The specific changes: full descriptive class and method names always, a one-line docstring for every public class and function, standard __main__ blocks retained, quiz feedback expanded to one sentence explaining why (not just “Correct”), and an explicit banned-phrase list to prevent filler from creeping back in.
v2 5-Run Results#
| Run | Code (chars) | Quiz (chars) | Total (chars) | Est. tokens |
|---|---|---|---|---|
| V1 | 1,714 | 1,059 | 2,773 | ~693 |
| V2 | 1,714 | 1,094 | 2,808 | ~702 |
| V3 | 1,714 | 1,130 | 2,844 | ~711 |
| V4 | 1,714 | 1,186 | 2,900 | ~725 |
| V5 | 1,714 | 1,197 | 2,911 | ~728 |
| Average | 1,714 | 1,133 | 2,847 | ~712 |
Range: 693–728 | Spread: ~35 tokens (~5% of avg)
Three-Way Comparison#
| Metric | Standard | v1 Optimized | v2 Optimized |
|---|---|---|---|
| Avg est. tokens | ~1,073 | ~357 | ~712 |
| vs. Standard | — | −67% | −34% |
| vs. v1 | — | — | +99% |
Standard ████████████████████████████████████████ ~1,073
v2 Optimized ████████████████████████░░░░░░░░░░░░░░░░ ~712
v1 Optimized █████████████░░░░░░░░░░░░░░░░░░░░░░░░░░░ ~357Code Quality#
| Attribute | Standard | v1 Optimized | v2 Optimized |
|---|---|---|---|
| Class name | BinarySearchTree | BST | BinarySearchTree |
| Method names | inorder_traversal | inorder | inorder_traversal |
| Docstrings | Full, all methods | None | One-liner, public only |
__main__ block | Yes, with labels | No (bare calls) | Yes, with inline comments |
| Functional correctness | Correct, all runs | Correct, all runs | Correct, all runs |
| Readability (newcomer) | High | Low | Moderate–High |
| Run-to-run consistency | High | Moderate | Very High |
Quiz Quality#
| Attribute | Standard | v1 Optimized | v2 Optimized |
|---|---|---|---|
| Question length | ~10 words avg | ~5 words avg | ~8 words avg |
| Feedback | 1–2 sentences, explains why | 3–8 words, verdict only | 1 sentence, explains why |
| Suitable for self-study | Yes | No | Yes |
| Suitable for quick review | No | Yes | Yes |
Consistency#
| Mode | Spread | Spread as % of avg |
|---|---|---|
| Standard | ~90 tokens | ~8% |
| v1 Optimized | ~93 tokens | ~26% |
| v2 Optimized | ~35 tokens | ~5% |
Code output was identical across all 5 v2 runs (1,714 chars every time). The PRESERVE rules lock structure and naming completely — only quiz question wording varies run-to-run. v2 is more predictable than either prior mode, despite sitting between them on token volume.

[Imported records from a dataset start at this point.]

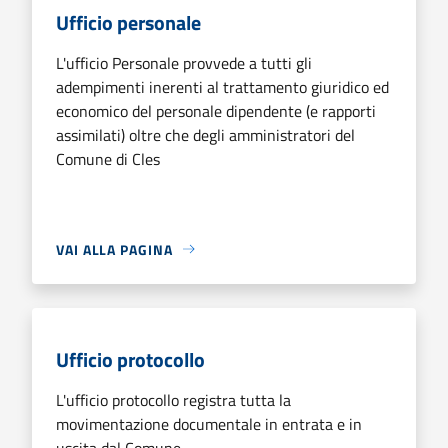
Ufficio personale
L'ufficio Personale provvede a tutti gli
adempimenti inerenti al trattamento giuridico ed
economico del personale dipendente (e rapporti
assimilati) oltre che degli amministratori del
Comune di Cles
VAI ALLA PAGINA
Ufficio protocollo
L'ufficio protocollo registra tutta la
movimentazione documentale in entrata e in
uscita dal Comune.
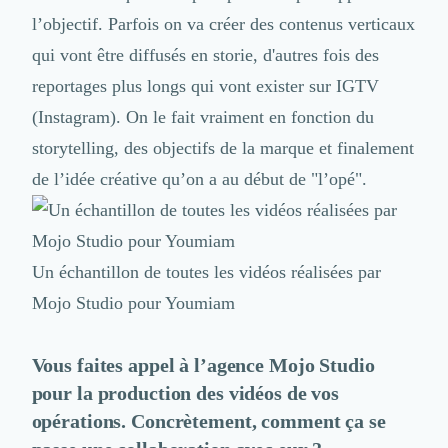
l’objectif. Parfois on va créer des contenus verticaux
qui vont être diffusés en storie, d'autres fois des
reportages plus longs qui vont exister sur IGTV
(Instagram). On le fait vraiment en fonction du
storytelling, des objectifs de la marque et finalement
de l’idée créative qu’on a au début de "l’opé".
Un échantillon de toutes les vidéos réalisées par
Mojo Studio pour Youmiam
Vous faites appel à l’agence Mojo Studio
pour la production des vidéos de vos
opérations. Concrètement, comment ça se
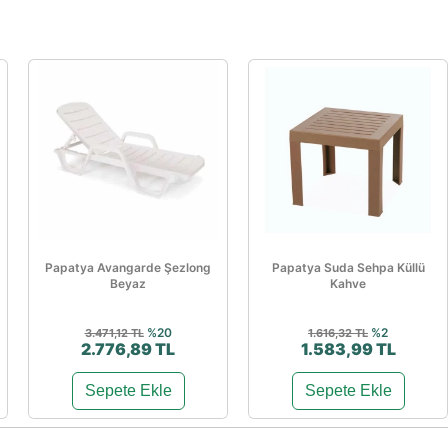
Papatya Avangarde Şezlong
Papatya Suda Sehpa Küllü
Beyaz
Kahve
%20
%2
3.471,12 TL
1.616,32 TL
2.776,89 TL
1.583,99 TL
Sepete Ekle
Sepete Ekle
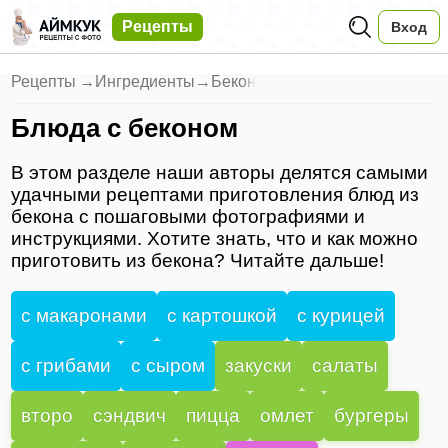
Рецепты
Вход
Рецепты
→
Ингредиенты
→
Бекон
Блюда с беконом
В этом разделе наши авторы делятся самыми
удачными рецептами приготовления блюд из
бекона с пошаговыми фотографиями и
инструкциями. Хотите знать, что и как можно
приготовить из бекона? Читайте дальше!
с макаронами
с картошкой
с курицей
с грибами
с сыром
закуски
салаты
второ
сэндвич
пицца
омлет
бургеры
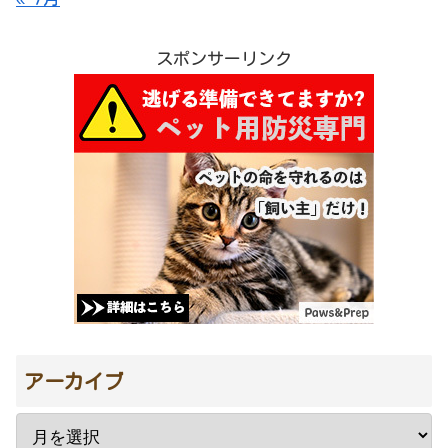
スポンサーリンク
アーカイブ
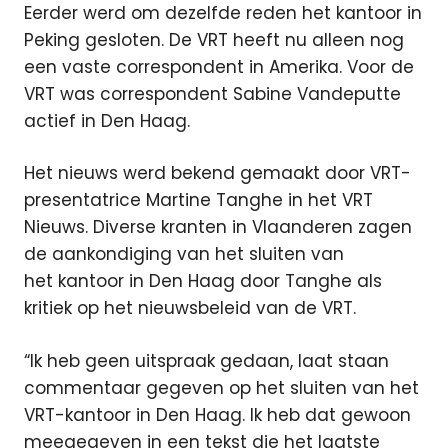
Eerder werd om dezelfde reden het kantoor in
Peking gesloten. De VRT heeft nu alleen nog
een vaste correspondent in Amerika. Voor de
VRT was correspondent Sabine Vandeputte
actief in Den Haag.
Het nieuws werd bekend gemaakt door VRT-
presentatrice Martine Tanghe in het VRT
Nieuws. Diverse kranten in Vlaanderen zagen
de aankondiging van het sluiten van
het kantoor in Den Haag door Tanghe als
kritiek op het nieuwsbeleid van de VRT.
“Ik heb geen uitspraak gedaan, laat staan
commentaar gegeven op het sluiten van het
VRT-kantoor in Den Haag. Ik heb dat gewoon
meegegeven in een tekst die het laatste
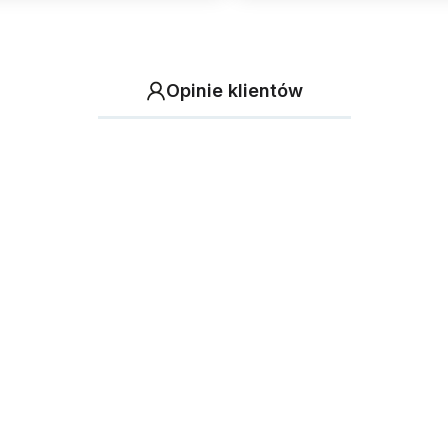
Opinie klientów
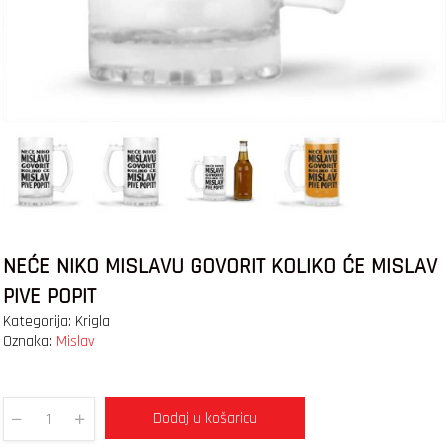
NEĆE NIKO MISLAVU GOVORIT KOLIKO ĆE MISLAV
PIVE POPIT
Kategorija:
Krigla
Oznaka:
Mislav
Dodaj u košaricu
Quantity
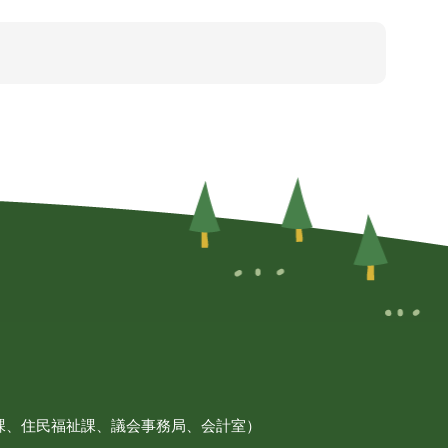
課、住民福祉課、議会事務局、会計室）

Impact on Plan Usage Limits#
| Mode | Avg input | Avg output | Avg total | vs. Standard |
|---|---|---|---|---|
| Standard | ~400 | ~1,073 | ~1,473 | — |
| v1 Optimized | ~400 | ~357 | ~757 | −49% |
| v2 Optimized | ~400 | ~712 | ~1,112 | −25% |
v1 gave roughly 1.9× more interactions per plan period. v2 gives ~1.3× — meaningful, but more conservative. The gap reflects the token cost of restoring docstrings, full names, __main__, and quiz reasoning.
Takeaways#
- v2 reduces output tokens by ~34% from Standard — meaningful compression without touching anything that affects usability.
- All quality regressions from v1 are closed: descriptive names, public docstrings,
__main__blocks, and quiz reasoning are all restored. - v2 is significantly more consistent than v1. Code output is completely deterministic across runs; only quiz wording introduces any variation.
- The token cost of quality is real but bounded: v2 uses ~72% more tokens than v1, almost entirely from the restored quality features.
- v2 is a better fit for always-on usage. v1 is the right choice when maximum compression matters more than readability; v2 is the right choice when the output needs to stand on its own.